1b.Approach (from AD-416)
Use the soybean whole genome sequence to search two major iron QTL regions to identify all recognizable regulatory genes and all 'candidate' genes residing within the QTL region. Regulatory genes and selected candidate genes will be re-sequenced in eight genotypes representing iron efficient and iron inefficient soybean types (Efficient: Clark, A15, Hawkeye, and PI 437654; Inefficient: Anoka, BSR 101, Pride B216, T203). From this resequencing single nucleotide polymorphisms will be identified and SNP markers will be designed. The SNPs will be screened against approximately 350 genotypes representing midwest breeding lines. Screening will be done using the 'Sequenome' technology at Iowa State University. Statistical methods will be employed to identify those markers with prediction capabilities in IDC breeding programs. Markers selected will be made available to the public.

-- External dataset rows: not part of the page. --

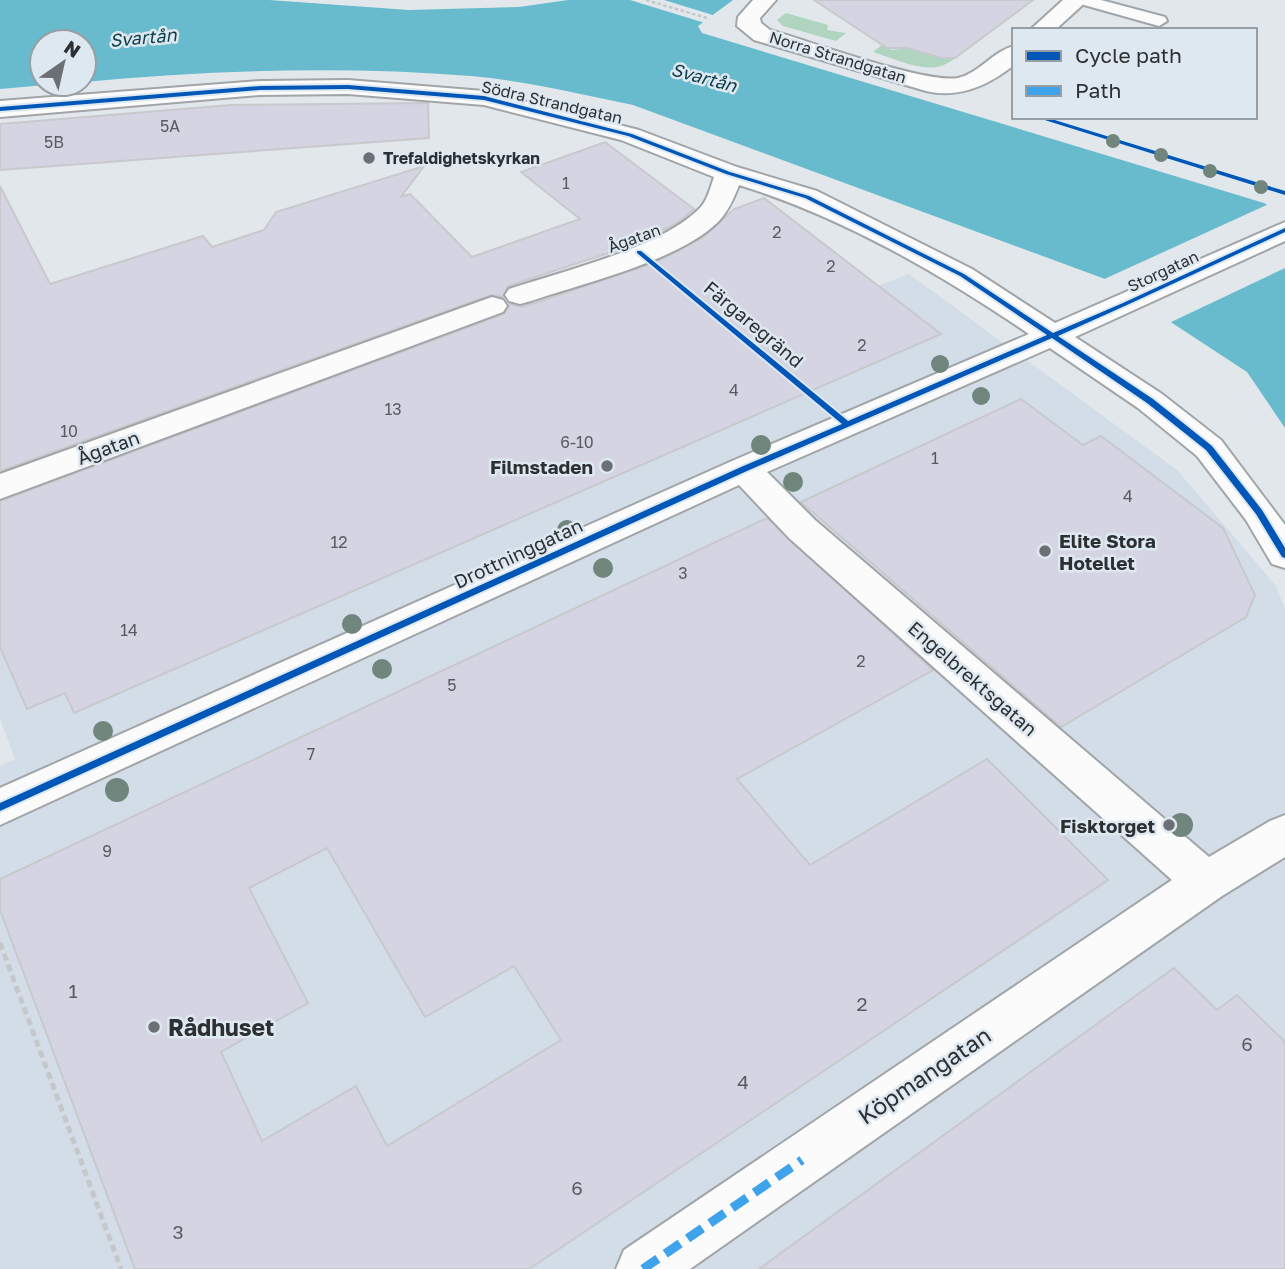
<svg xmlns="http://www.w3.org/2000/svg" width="1285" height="1269" font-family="'Golos Text',sans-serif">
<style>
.built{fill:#d2dde7}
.green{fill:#afd4bf}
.water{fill:#67bbcd}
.pier{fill:#e2e7ec}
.building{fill:#d5d4e2;stroke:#c7c9cd;stroke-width:2;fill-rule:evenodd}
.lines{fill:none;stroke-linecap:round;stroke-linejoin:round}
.lane-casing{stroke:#a1a5a8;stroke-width:4}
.street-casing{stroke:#a1a5a8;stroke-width:4}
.path-far1{stroke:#c5c7c8;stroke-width:2.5;stroke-dasharray:3.5 2.5;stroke-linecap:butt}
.path{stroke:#c5c7c8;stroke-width:5;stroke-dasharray:7 4.5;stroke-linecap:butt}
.lane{fill:#fbfbfc;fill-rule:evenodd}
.street{fill:#fbfbfc;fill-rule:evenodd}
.quiet{stroke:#3ea3eb;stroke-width:9;stroke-dasharray:18 9;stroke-linecap:butt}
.cycleway-casing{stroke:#dee8f0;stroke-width:4}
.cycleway{fill:#0057b8;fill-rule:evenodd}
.tree{fill:#70857c}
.poi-dot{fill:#6c7074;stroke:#dee8f0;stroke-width:2.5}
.labels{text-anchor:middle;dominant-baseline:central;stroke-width:5;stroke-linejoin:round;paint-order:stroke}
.far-street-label{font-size:16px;fill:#2c3033;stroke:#dee8f0}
.number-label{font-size:16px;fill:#585b60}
.far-poi-label{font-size:16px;font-weight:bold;fill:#2c3033;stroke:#dee8f0;text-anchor:start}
.far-water-label{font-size:18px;font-style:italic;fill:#0b3f49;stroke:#dee8f0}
.street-label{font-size:19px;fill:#2c3033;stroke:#dee8f0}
.poi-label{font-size:19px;font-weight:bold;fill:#2c3033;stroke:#dee8f0;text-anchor:end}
.near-number-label{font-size:19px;fill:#585b60}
.near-poi-label{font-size:23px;font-weight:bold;fill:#2c3033;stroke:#dee8f0;text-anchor:start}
.near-street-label{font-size:23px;fill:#2c3033;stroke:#dee8f0}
</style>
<rect width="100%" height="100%" fill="#e2e7ec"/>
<!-- built -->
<path class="built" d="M909,274L1177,470L1276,586L1285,609V1269H0V766L15,759L0,719V621Z"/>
<!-- green -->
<g class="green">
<path d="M786,13L828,25L827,30L846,33L836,41L783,26L777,20Z"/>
<path d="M883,44L892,50L907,48L942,58H955C932,79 900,60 873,52Z"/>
</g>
<!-- water -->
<path class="water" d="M0,0H269L409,10L519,7L568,0H733L698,26L702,33L1264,203L1285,215V428L1247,372L1105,279L633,105C580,94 526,81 471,76C342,66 213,70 84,82V42H42V84H57L0,89Z"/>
<!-- pier -->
<g class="pier">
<path d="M630,0H664L716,16L705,23Z"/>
<path d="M1271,203L1285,211V268L1167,324L1100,281Z"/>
</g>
<!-- building -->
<g class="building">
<path d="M814,0H1033L955,58H942L908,48H887Z"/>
<path d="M428,103L429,138L0,170V124L231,105Z"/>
<path d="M605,142L694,209L679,222L633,245L508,286L503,297L491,295L0,471V186L50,284L203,236L212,247L264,230L276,212L424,166L401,197L410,194L472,257L580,219L521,172Z"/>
<path d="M764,198L941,334L74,713L65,693L27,709L0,647V501L504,314L509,304L521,307L532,304L656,262L702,238L734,209Z"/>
<path d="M1021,399L1083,445L1101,436L1223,528L1255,595L1246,617L1061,727L801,502Z"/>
<path d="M767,518L933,670L737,779L810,865L987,759L1108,880L529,1269H135L0,910V879ZM327,848L425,1017L514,966L561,1040L387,1146L356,1086L262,1141L221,1052L308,1003L249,888Z"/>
<path d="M1174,968L1217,1010L1237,995L1285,1042V1269H759Z"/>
</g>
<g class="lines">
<!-- lane casing -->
<g class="lane-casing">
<path id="lane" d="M1075,0H1101L1165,17L1167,21L1159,26L1077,3Z"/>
</g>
<!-- street casing -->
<g class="street-casing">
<g id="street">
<path d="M753,0H776L760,18L761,23L770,30C809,41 926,84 958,78C980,73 993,51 1014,46V65C989,85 959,99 926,91L754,40L737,26L738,17Z"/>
<path d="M1063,0H1088L1055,30H1030Z"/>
<path d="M348,80L484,91L639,130L737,167L817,191L972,269L1055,323L1285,222V241L1075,337L1162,394L1221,440L1285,525V568L1272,564L1246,520L1197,456L1138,408L1050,348L767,472L815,520L1209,857L1270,821L1285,815V857L1222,896L690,1269H616L624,1250L1172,880L789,538L739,485L0,825V788L732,461L1029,334C939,273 843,217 739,185C734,198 728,212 718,222C678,261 584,283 531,301L520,304L509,301L505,295L509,289C563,271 657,249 698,210C707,202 710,189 714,177L621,140L484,105L348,94L260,95L0,117V101L260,81Z"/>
<path d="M492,297L503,300L507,306L503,312L0,499V474Z"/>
</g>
</g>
<!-- path-far1 -->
<path class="path-far1" d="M646,0L707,18"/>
<!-- path -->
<path class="path" d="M0,943L121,1269"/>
<!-- lane -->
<use href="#lane" class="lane"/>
<!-- street -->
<use href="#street" class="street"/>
<!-- quiet -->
<path class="quiet" d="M643,1269L802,1160"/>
<!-- cycleway casing -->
<g class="cycleway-casing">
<g id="cycleway">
<path d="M348,85L484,96L632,134L730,172L809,196L964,274L1053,333L1123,303L1285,228V232L1127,305L1058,336L1153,399L1212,446L1262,510L1285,548V558L1282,557L1256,514L1206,450L1147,403L1052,338L747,471L0,811V803L741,467L842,424L637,253V251H641L848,421L1047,335L960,276L805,198L726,174L628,136L484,100L348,89L260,90L0,111V107L260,86Z"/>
<path d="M1035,117H1045L1285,191V195Z"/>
</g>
</g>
<!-- cycleway -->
<use href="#cycleway" class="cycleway"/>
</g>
<!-- trees -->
<g class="tree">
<circle cx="1113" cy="141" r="7"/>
<circle cx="1161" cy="155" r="7"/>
<circle cx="1210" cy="171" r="7"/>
<circle cx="1261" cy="187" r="7"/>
<circle cx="940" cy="364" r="9"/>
<circle cx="981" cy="396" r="9"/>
<circle cx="761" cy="445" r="10"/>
<circle cx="793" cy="482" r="10"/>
<circle cx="567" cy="530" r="10"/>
<circle cx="603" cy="568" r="10"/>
<circle cx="352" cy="624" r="10"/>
<circle cx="382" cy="669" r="10"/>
<circle cx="103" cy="731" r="10"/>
<circle cx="117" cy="790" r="12"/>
<circle cx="1181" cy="825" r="12"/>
</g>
<!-- markers -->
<g class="poi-dot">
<circle cx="369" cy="158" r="7"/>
<circle cx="607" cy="466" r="7"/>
<circle cx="1045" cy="551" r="7"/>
<circle cx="1169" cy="825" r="7"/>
<circle cx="154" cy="1027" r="7"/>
</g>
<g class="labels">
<!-- far-street labels -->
<g class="far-street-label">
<text transform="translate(838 57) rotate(17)">Norra Strandgatan</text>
<text transform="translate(552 102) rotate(13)">Södra Strandgatan</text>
<text transform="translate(634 238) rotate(-20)">Ågatan</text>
<text transform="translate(1163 271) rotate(-25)">Storgatan</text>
</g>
<!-- number labels -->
<g class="number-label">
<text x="170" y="126">5A</text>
<text x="54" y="142">5B</text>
<text x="566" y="183">1</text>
<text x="777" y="232">2</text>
<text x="831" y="266">2</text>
<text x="862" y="345">2</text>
<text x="734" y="390">4</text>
<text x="393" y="409">13</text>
<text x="69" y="431">10</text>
<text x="577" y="442">6-10</text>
<text x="935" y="458">1</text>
<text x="1128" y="496">4</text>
<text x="339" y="542">12</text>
<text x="683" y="573">3</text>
<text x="129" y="630">14</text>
<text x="861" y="661">2</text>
<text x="452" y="685">5</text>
<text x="311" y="754">7</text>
<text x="107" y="851">9</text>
</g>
<!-- far-poi labels -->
<g class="far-poi-label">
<text x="383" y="158">Trefaldighetskyrkan</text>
</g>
<!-- far-water labels -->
<g class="far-water-label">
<text transform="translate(143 37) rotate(-5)">Svartån</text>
<text transform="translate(704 77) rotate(15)">Svartån</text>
</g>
<!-- street labels -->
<g class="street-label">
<text transform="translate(754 324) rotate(40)">Färgaregränd</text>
<text transform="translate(108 447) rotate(-20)">Ågatan</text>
<text transform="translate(518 553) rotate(-25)">Drottninggatan</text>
<text transform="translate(973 678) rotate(41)">Engelbrektsgatan</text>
</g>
<!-- poi labels -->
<g class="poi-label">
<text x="593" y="466">Filmstaden</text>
<text x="1059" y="540" text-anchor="start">Elite Stora<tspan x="1059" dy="22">Hotellet</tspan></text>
<text x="1155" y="825">Fisktorget</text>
</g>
<!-- near-number labels -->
<g class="near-number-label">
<text x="73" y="990">1</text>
<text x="862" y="1003">2</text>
<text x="1247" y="1043">6</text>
<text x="743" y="1081">4</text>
<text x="577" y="1187">6</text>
<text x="178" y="1231">3</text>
</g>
<!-- near-poi labels -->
<g class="near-poi-label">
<text x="168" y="1027">Rådhuset</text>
</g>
<!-- near-street labels -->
<g class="near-street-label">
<text transform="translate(924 1075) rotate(-34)">Köpmangatan</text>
</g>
</g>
<!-- legend -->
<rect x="1012" y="28" width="245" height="91" fill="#dee8f0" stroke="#979ea4" stroke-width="2"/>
<rect x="1026" y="51" width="35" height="10" fill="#0057b8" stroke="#979ea4" stroke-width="2"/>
<text x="1075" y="63" font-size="21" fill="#2c3033">Cycle path</text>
<rect x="1026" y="86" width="35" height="10" fill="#3ea3eb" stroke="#979ea4" stroke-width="2"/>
<text x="1075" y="98" font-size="21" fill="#2c3033">Path</text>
<!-- north arrow -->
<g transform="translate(63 63) rotate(34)"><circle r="33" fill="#dee8f0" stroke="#979ea4" stroke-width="2"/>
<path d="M0-5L12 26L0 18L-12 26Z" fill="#6c7074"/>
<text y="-10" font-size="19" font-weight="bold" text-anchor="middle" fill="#2c3033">N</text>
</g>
</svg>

During this reporting period, scientists at Ames, Iowa worked with collaborators at North Dakota State University to complete the association mapping of the molecular genetic markers identified in gene regulatory sequences in the vicinity of iron deficiency chlorosis (IDC) quantitative trait loci (QTLs). Markers were tested against 275 soybean lines with two years visual IDC scores in field studies in 2005 and 2006. Of the 270 markers that were successfully processed using the `Sequenome’ genotyping platform. Collaborators at North Dakota State University were able to use 232 of them for association mapping. Twenty-two markers were significant at the p=0.05 and pFDR=0.10 significance levels, in their ability to detect chromosomal regions having an effect on iron efficiency. These markers, and 80 other molecular markers were used to narrow down the QTL region in an attempt to identify the best candidate genes for iron efficiency. Project progress is monitored by weekly meetings and quarterly written reports.